Syaikh Abdul Aziz bin Abdullah bin Baz ditanya : Ada beberapa orang yang 
berpandangan bahwa dirinya punya hak untuk melanggar peraturan-peraturan umum 
yang ditetapkan pemerintah, seperti peraturan lalu lintas, bea cukai, imigrasi 
dan lain-lain. Dengan asumsi peraturan-peraturan itu tidak syar'i. Apa komentar 
Anda tentang ucapan tersebut ?

Jawaban.
Itu jelas sebuah kebatilan dan kemungkaran !. Telah disebutkan sebelumnya bahwa 
rakyat diperkenankan membangkanng penguasa dan mengubah dengan tangan, akan 
tetapi mereka harus patuh dan taat kepada peraturan-peraturan yang bukan 
merupakan kemungkaran, yang ditetapkan oleh pemerintah untuk kemaslahatan umum. 

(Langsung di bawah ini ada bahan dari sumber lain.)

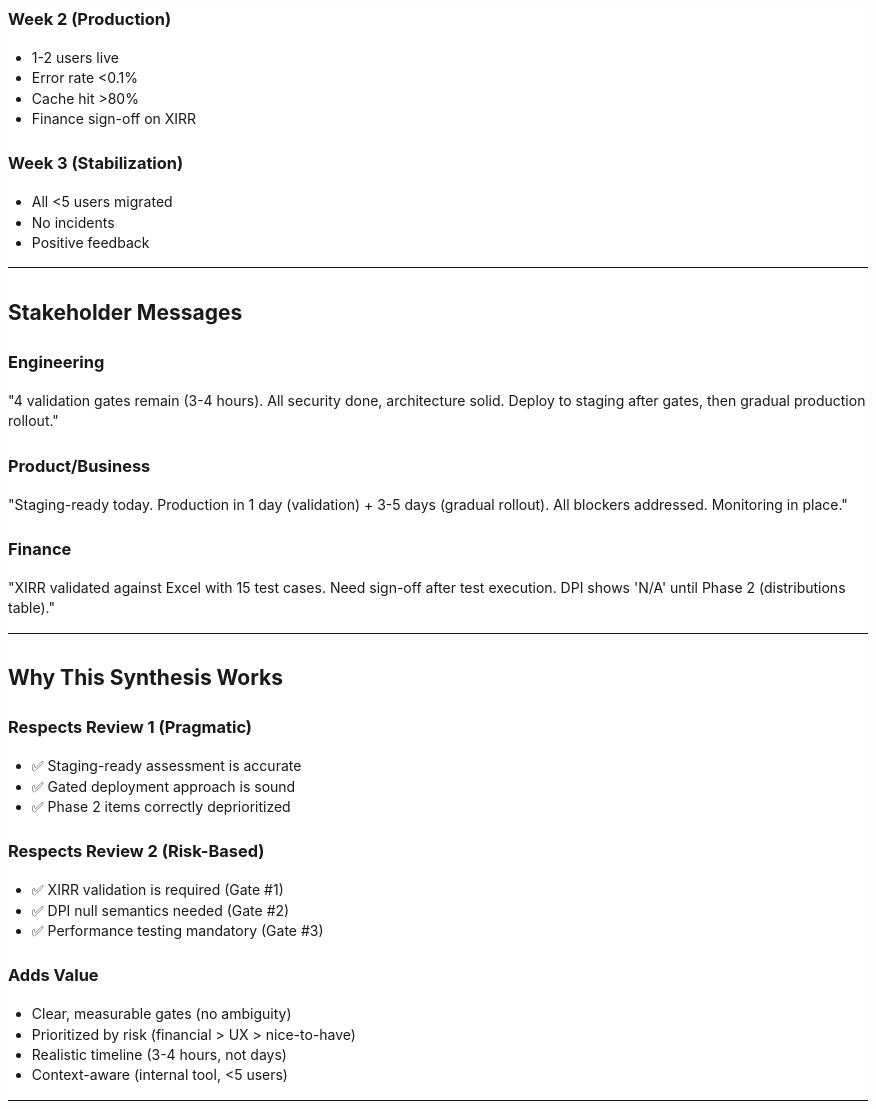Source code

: ### Week 2 (Production)
- 1-2 users live
- Error rate <0.1%
- Cache hit >80%
- Finance sign-off on XIRR

### Week 3 (Stabilization)
- All <5 users migrated
- No incidents
- Positive feedback

---

## Stakeholder Messages

### Engineering
"4 validation gates remain (3-4 hours). All security done, architecture solid. Deploy to staging after gates, then gradual production rollout."

### Product/Business
"Staging-ready today. Production in 1 day (validation) + 3-5 days (gradual rollout). All blockers addressed. Monitoring in place."

### Finance
"XIRR validated against Excel with 15 test cases. Need sign-off after test execution. DPI shows 'N/A' until Phase 2 (distributions table)."

---

## Why This Synthesis Works

### Respects Review 1 (Pragmatic)
- ✅ Staging-ready assessment is accurate
- ✅ Gated deployment approach is sound
- ✅ Phase 2 items correctly deprioritized

### Respects Review 2 (Risk-Based)
- ✅ XIRR validation is required (Gate #1)
- ✅ DPI null semantics needed (Gate #2)
- ✅ Performance testing mandatory (Gate #3)

### Adds Value
- Clear, measurable gates (no ambiguity)
- Prioritized by risk (financial > UX > nice-to-have)
- Realistic timeline (3-4 hours, not days)
- Context-aware (internal tool, <5 users)

---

Seperti rambu-rambu lalintas. Wajib mematuhi peraturan tersebut karena hal itu 
termasuk perkara ma'ruf yang berguna bagi segenap kaum muslimin.

Adapun perkara-perkara yang mungkar atau pajak yang dinilai tidak sesuai dengan 
syariat, maka dalam hal ini rakyat harus memberi nasihat kepada pemerintah, 
mengajak pemerintah kepada hukum Allah, dengan bimbingan yang baik bukan dengan 
kekerasan ! Bukan dengan pukul sana, bunuh sini, membalas tanpa alasan dan 
lainnya. Hal itu jelas tidak boleh ! Ia harus punya kekuasaan, punya wilayah 
yang bebas diaturnya, jika tidak maka cukup dengan nasihat, cukup dengan 
pengarahan. Kecuali terhadap orang yang berada dalam tanggung jawabnya seperti 
; istri, anak-anak dan orang-orang di bawah kewenangannya.